### Exercise
Only the number is needed. Please count the lines below in which the word "center" occurs.

### Exercise material
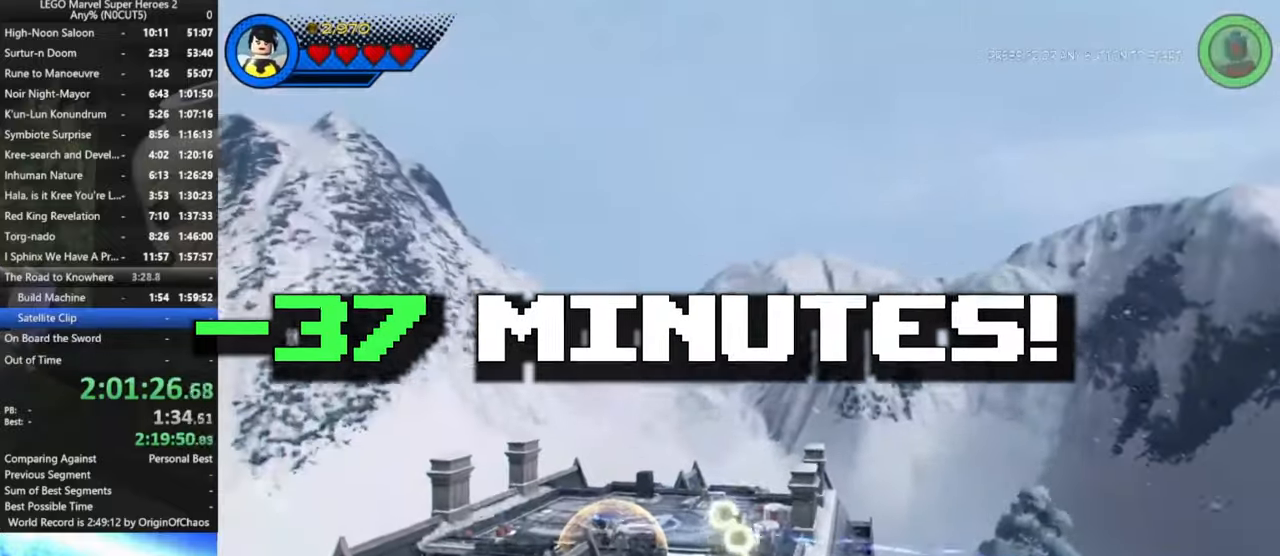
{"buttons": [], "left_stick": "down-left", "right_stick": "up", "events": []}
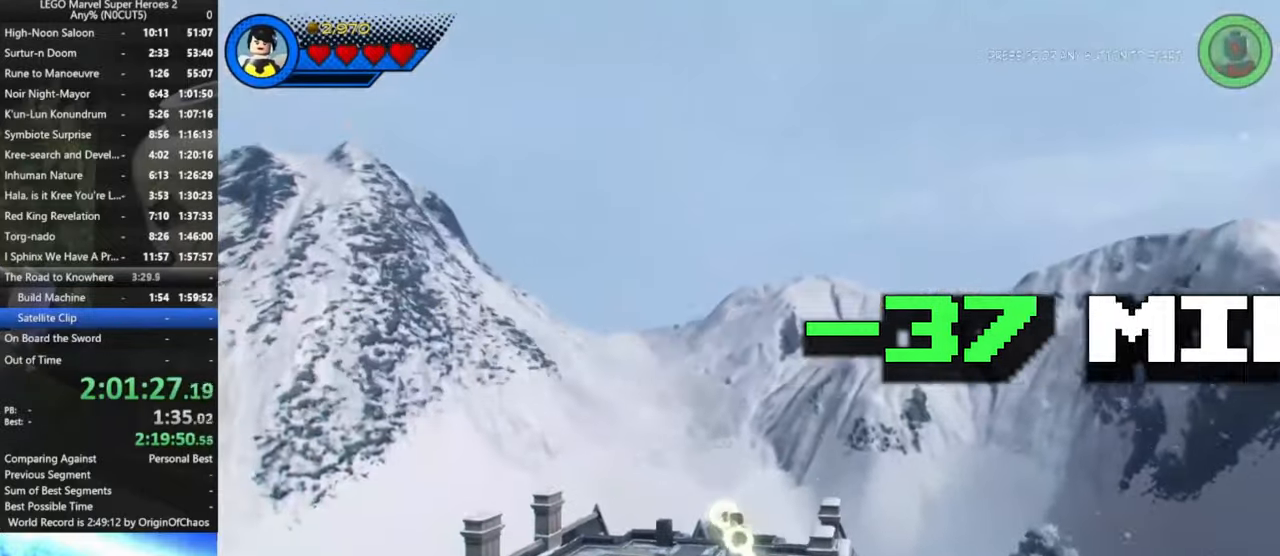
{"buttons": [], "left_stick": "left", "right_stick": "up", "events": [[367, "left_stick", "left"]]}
---
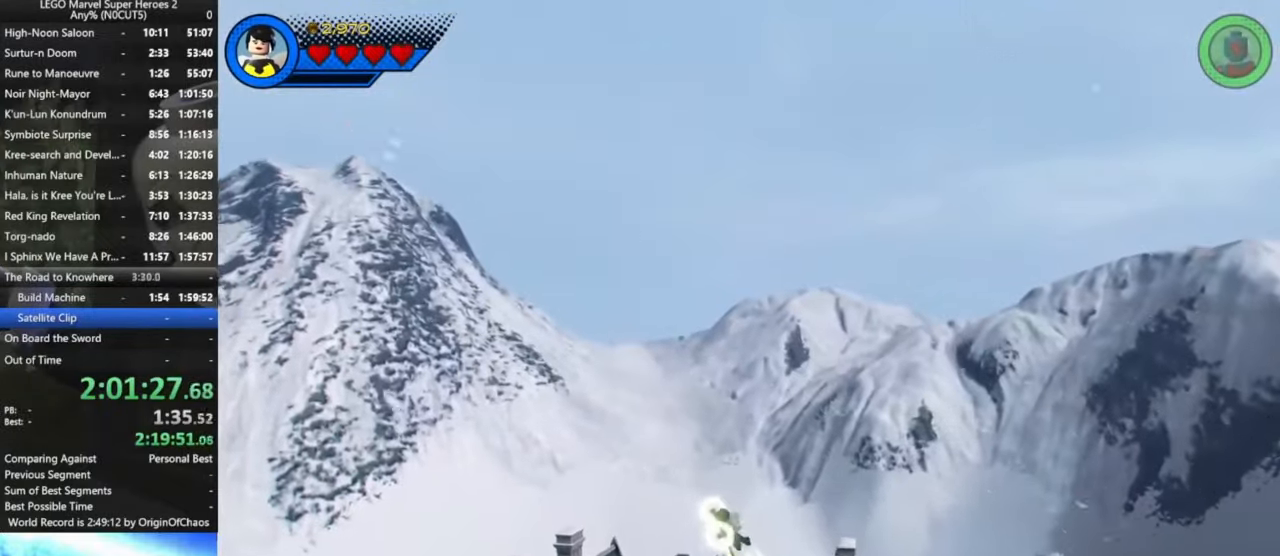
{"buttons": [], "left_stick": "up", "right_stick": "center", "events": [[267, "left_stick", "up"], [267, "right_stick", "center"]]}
* * *
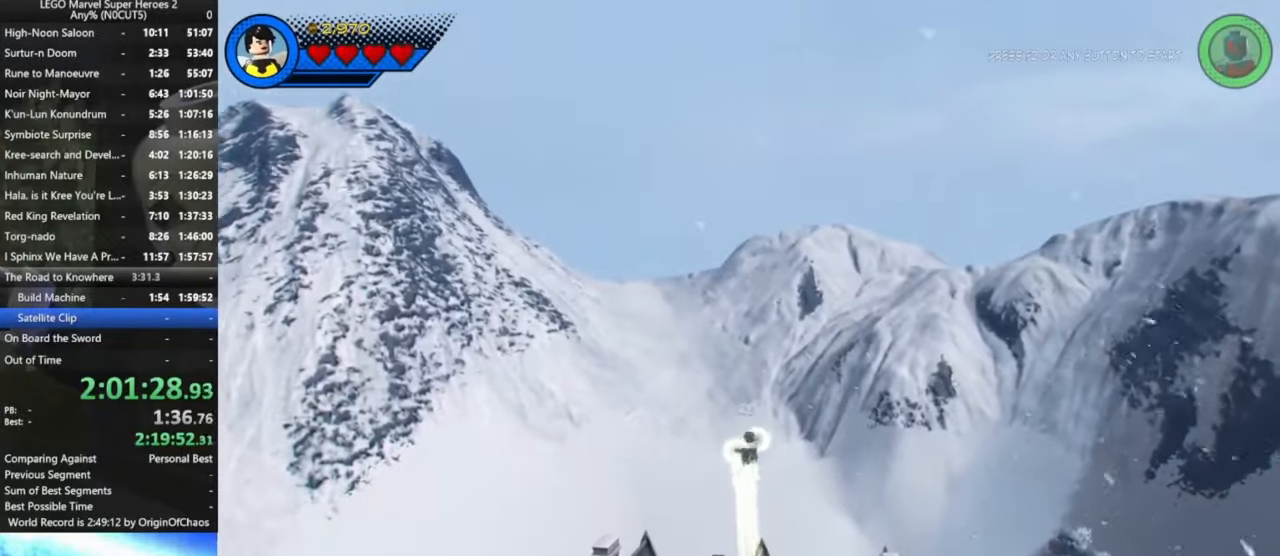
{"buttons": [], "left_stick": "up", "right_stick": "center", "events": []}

### Worked solution
2